Mrs Dearborn tucked a white fur rug round her. 'My husband's latest extravagance,' she said. 'He buys presents for this child practically every day. She's got far more clothes than I have.'

'Hello,' said Wexford to the baby. 'Hello, Alexandra.' She behaved after the manner of her kind by first wrinkling her face threateningly, then allowing it to dissolve into a delightful smile of friendliness and trust. 'She's beautiful,' he said sin- cerely.

Mrs Dearborn made no reply to this. She was groping under coats on the hallstand. 'I'm looking for a scarf,' she said half to him, half to herself, 'a blue silk one I'm rather fond of. Heaven knows where it's got to. Come to think of it, I haven't seen it for weeks. I wonder if Stephen could have given it to the cleaning woman I had before this one? When she left he insisted on giving her masses of clothes. He's such an impulsive man.' The baby began to whimper. 'Oh, Alexandra, don't start. She's like a dog,' said Mrs Dearborn rather crossly, 'Once she knows she's going out she won't let you rest till you're up and away. I may as well borrow Stephen's coat. My fur's at the cleaners and it s so cold, isn't it?'

She enveloped herself in Dearborn's sheepskin jacket which was much too big for her and they ran to the car through a sudden downpour. Child and cot were dumped on the back seat as if they were luggage to be safely stowed and then forgotten. Wexford was rather surprised. He had judged Mrs Dearborn as a strongly maternal woman, wrapped up in her husband and her daughters. She wasn't too old to have a baby, but perhaps she was too old to enjoy caring for one. And yet she was no older than the sergeant's wife who even enjoyed playing with her baby when he woke her in the night. It must be her worry over Louise which all-consuming, withdrew her from the rest of her family.

'Tell me the name of the friend Isa shared a flat with,' he said.

'Verity Bate. They were at school together and Verity went to train as a teacher at St Mark and St John.'

'I take it that that's in London?'

'We're not half a mile from it now,' said Mrs Dearborn. 'It's quite near where you're staying, in King's Road. I'll show you. She'll be in her last year now, but I don't know if she's still in the flat.

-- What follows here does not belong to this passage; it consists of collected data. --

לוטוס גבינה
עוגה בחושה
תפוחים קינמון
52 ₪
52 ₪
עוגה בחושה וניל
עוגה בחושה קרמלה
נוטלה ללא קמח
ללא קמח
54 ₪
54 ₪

It's near Holland Park and I did try ringing the number, but I didn't get any reply,'

By now they had crossed the King's Road and were going nothwards. On the back seat Alexandra was making soft gurgling sounds. Wexford looked over his shoulder and saw that she was watching the rain slapping against the window, reaching out a fat hand as if she thought she could catch the bright glittering drops. They came into the Fulham Road by way of Sydney Street, and when they had passed the cinema and entered that part of the road which is as narrow as a country lane, Mrs Dearborn asked him if he would mind a few minutes delay.

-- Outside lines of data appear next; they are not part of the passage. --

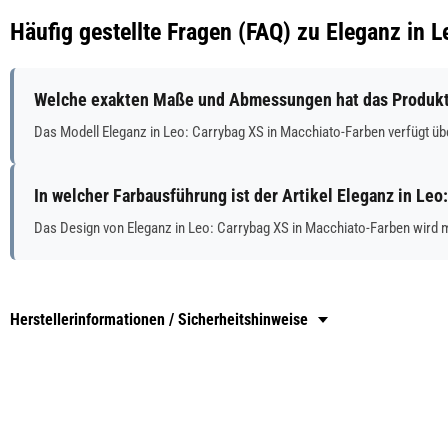
Häufig gestellte Fragen (FAQ) zu Eleganz in 
Welche exakten Maße und Abmessungen hat das Produkt 
Das Modell Eleganz in Leo: Carrybag XS in Macchiato-Farben verfügt 
In welcher Farbausführung ist der Artikel Eleganz in Leo
Das Design von Eleganz in Leo: Carrybag XS in Macchiato-Farben wird 
Herstellerinformationen / Sicherheitshinweise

'I always buy my bread and cakes here,' she said. 'Could you bear if if I left you with Alexandra?'

Wexford said he could bear it very happily. She parked the car by a meter in Gilston Road, exclaiming with satisfaction because its last occupant had left ten minutes still to run, and walked off to the cake shop without a parting word to the baby. Wexford turned to talk to her. She didn't seem at all put out at being left alone with a stranger, but put up her hands to explore his face. The rain drummed on the car roof and Alexandra laughed, kicking off the white rug.

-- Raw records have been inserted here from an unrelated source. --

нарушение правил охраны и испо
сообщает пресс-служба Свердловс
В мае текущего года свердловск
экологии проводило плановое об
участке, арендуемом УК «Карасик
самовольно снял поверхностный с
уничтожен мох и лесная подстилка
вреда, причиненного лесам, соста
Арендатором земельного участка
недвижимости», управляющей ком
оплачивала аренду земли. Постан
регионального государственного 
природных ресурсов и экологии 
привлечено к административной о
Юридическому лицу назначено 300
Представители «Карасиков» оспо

Playing with the baby passed the time so pleasantly that Wexford almost forgot Mrs Dearborn and he was surprised when he saw that ten minutes had gone by. Alexandra had temporarily lost interest in him and was chewing her rug. He looked out of the window and saw Mrs Dearborn, deep in conversation with another woman under whose umbrella they were both sheltering. She caught his eye, mouthed, Just coming,' and then the two women approached the car.